DeCoster’s business, which he started in Maine before adding operations in Iowa and Ohio, has seen trouble before.

Officials in Maine and Iowa fined him for repeated environmental problems in the 1990s, and in 2000 Iowa designated him a habitual violator of environmental rules, the only time the state has instituted the label. Iowa banned DeCoster from starting or expanding any other animal feed operations, but he opened new farms with colleagues’ help and took ownership after the state’s ban expired.

DeCoster agreed in 2002 to pay $1.5 million to settle a lawsuit filed by female employees who claimed sexual harassment and assault at an Iowa farm DeCoster owned. The company implemented anti-harassment and anti-retaliation policies at its operations and agreed to hold training programs about workplace issues.

In 2003, DeCoster pleaded guilty in federal court in Iowa to knowingly hiring illegal immigrants and was sentenced to five years probation. In 2007, 51 illegal workers at six DeCoster farms in Iowa were arrested but no further action was taken against DeCoster. Earlier this year, Maine Contract Farming, the successor company to DeCoster Egg Farms, paid $125,000 to settle an animal cruelty case.

People who know DeCoster say there’s more to the man than his litany of business problems.

“He’s a born again Baptist and a ruthless businessman,” said Caldwell, who has known DeCoster for most of his life. “As a human being, if it isn’t part of the business, he’s a pretty level guy.”

Caldwell, 67, of Turner, Maine, said DeCoster started in the poultry business at age 12 or 13, after his father died. By the time he graduated from high school, he’d grown the operation from 200 hens to nearly 10,000.

Caldwell said DeCoster built a three-story chicken house and hauled grain on his back to the third level, then hauled the eggs back down again.

“He fell asleep in the packing room at night where he would sandpaper eggs to make them clean,” Caldwell said.

As his wealth grew, DeCoster became philanthropic.

“If you want a ball field built in this town, give him a holler and he’d build it for you, have a bulldozer brought out and not send you a bill,” Caldwell said. He said DeCoster helped pay for the construction of Calvary Baptist Church in Turner and furnished the church with buses.

In Iowa, DeCoster also has donated money for a hospital and assisted living development, a library renovation project, a new aquatic center and improvements in downtown Clarion, such as extra lighting, benches and flower containers, according to Dennis Bowman, director of Wright County Economic Development.

DeCoster’s company is not publicly traded, meaning his net worth isn’t readily available, but Bowman estimated DeCoster and his family have donated about $1 million to local projects.

George Regan, a Boston public relations consultant who previously worked for DeCoster, said he once recommended DeCoster publicize his charitable activities.

“And he said ‘If you have to publicize a good deed, it’s not a good deed,’” Regan said.

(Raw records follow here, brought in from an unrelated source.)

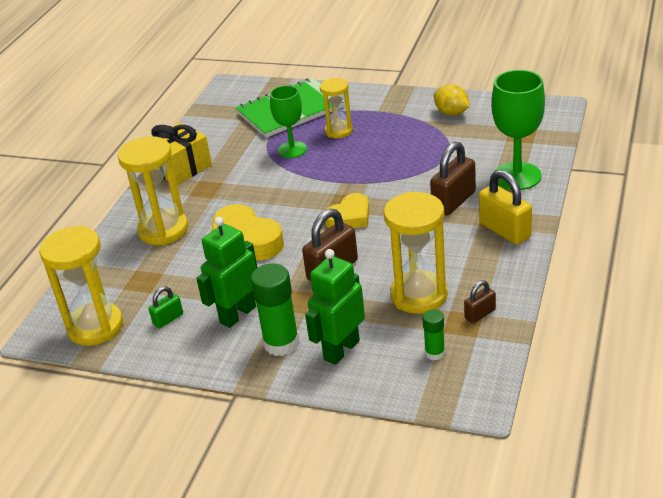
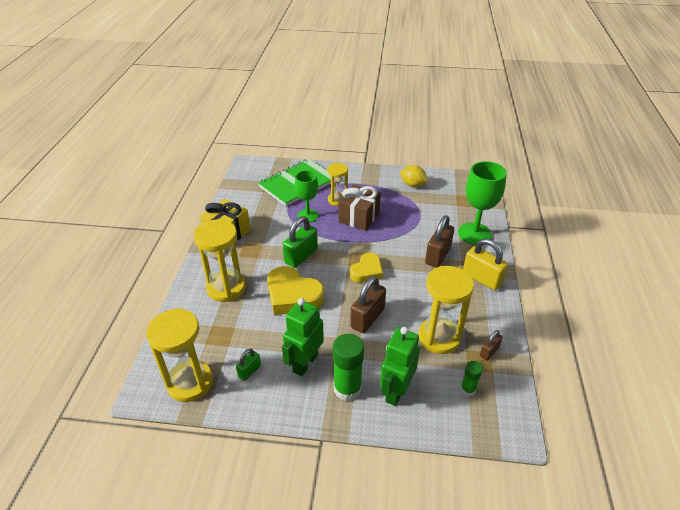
camera: 15 degrees left, 5 degrees up
(268, 197) = (301, 256): none -> green padlock
(361, 152) = (359, 217): none -> brown gift

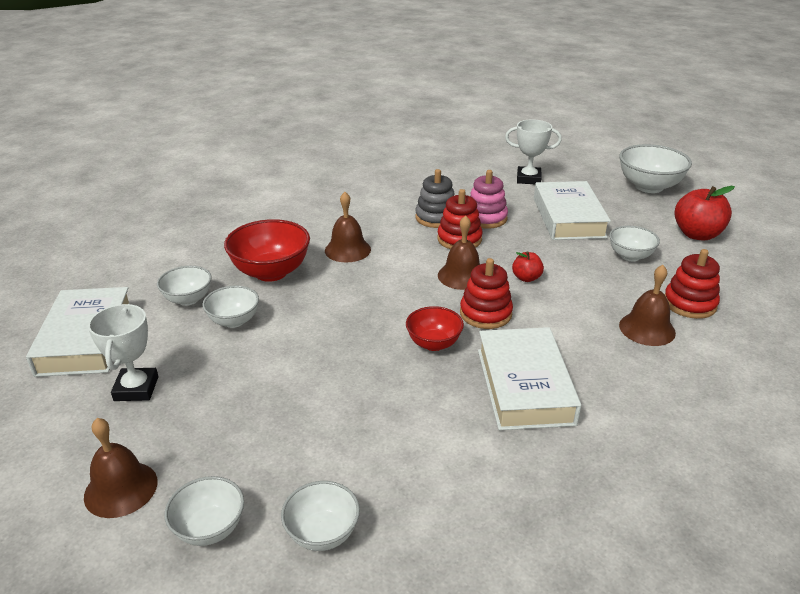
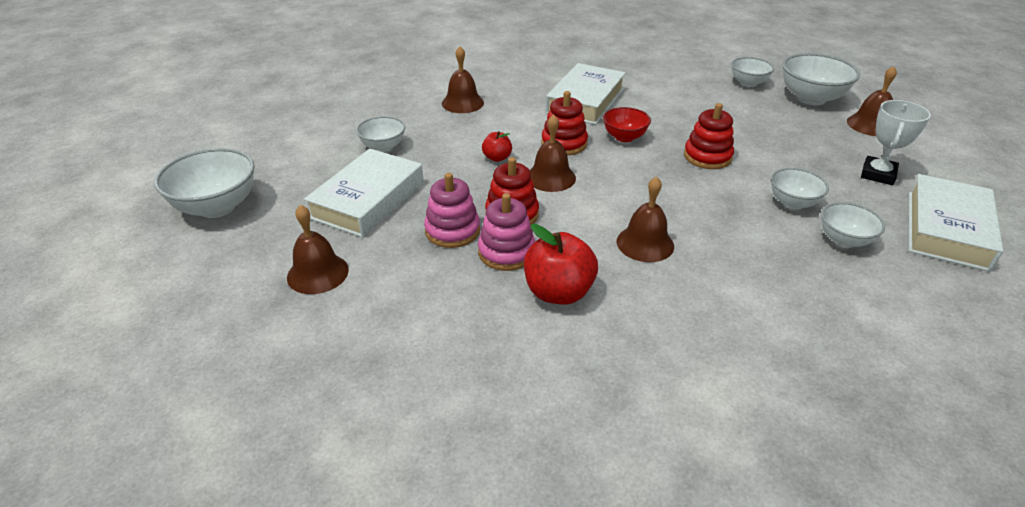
camera: 150 degrees left, 5 degrees up
(209, 528) = (811, 98): white bowl -> white bowl, size x1.67
(271, 272) = (745, 243): red bowl -> none
(436, 217) = (506, 252): grey stacking toy -> pink stacking toy
(528, 179) = (317, 273): white trophy -> brown bell
(689, 304) = (407, 106): red stacking toy -> red stacking toy (707, 157)
(697, 234) = (293, 145): red apple -> red apple (558, 292)

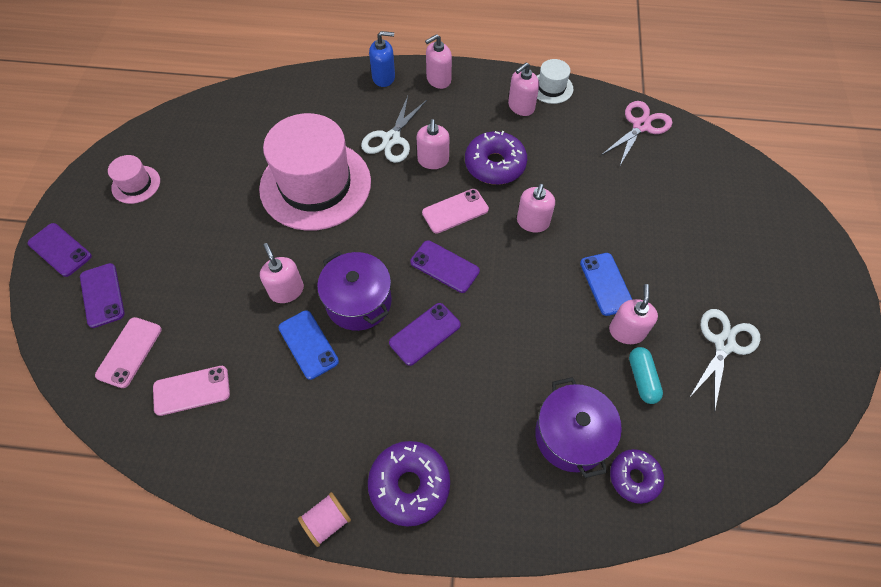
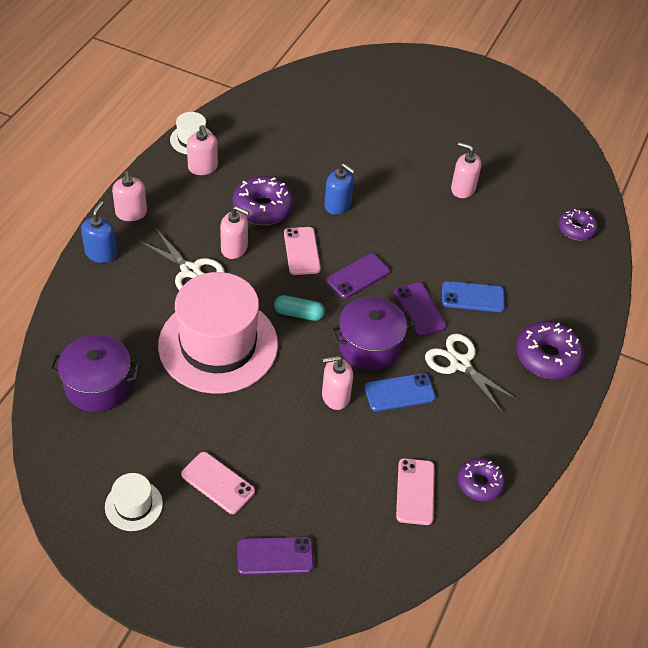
camera: 75 degrees left, 10 degrees down
(60, 250) = (194, 593): purple phone -> none
(129, 352) = (354, 538): pink phone -> pink phone (218, 483)
(136, 184) = (133, 505): pink hat -> white hat
(214, 450) = (480, 483): none -> purple donut
(327, 521) = (562, 417): pink spool -> none
(532, 222) = (337, 205): pink soap dispenser -> blue soap dispenser
(571, 435) = (536, 250): purple pot -> purple pot (98, 385)
(606, 284) = (417, 184): blue phone -> blue phone (473, 297)
(641, 126) = (269, 103): pink scissors -> none
(642, 379) = (504, 196): turquoise capsule -> turquoise capsule (299, 314)
(724, 344) = (492, 143): white scissors -> white scissors (460, 364)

Regan acknowledged some of the wounds DeCoster’s suffered “have been self-inflicted.”

“He can be stubborn and very head strong, very opinionated, but he’s also an incredibly bright guy,” Regan said.

The stubbornness has frustrated some, including Bill Drury, a Wright County corn and soybean farmer who served on the county’s soil and water board. Drury recalled that the panel had sent multiple letters to DeCoster, offering help in site selection and manure management for a proposed egg farm.

“But he refused all correspondence and refused to cooperate with us,” Drury said.

Bowman said many Wright County residents try to differentiate the businessman from the neighbor.

“One is personal and one has to do with business, and what he does from a benevolent standpoint,” Bowman said.

For others it’s not quite that simple.

“It’s hard for people to have a conversation and not talk about both sides,” said Lucas Beenken, chairman of the Wright County Board of Supervisors. “He’s done a good job of contributing to the community but it’s hard not to talk about the problems he’s had.

“You can talk about a successful business but there is an asterisk on the problems.”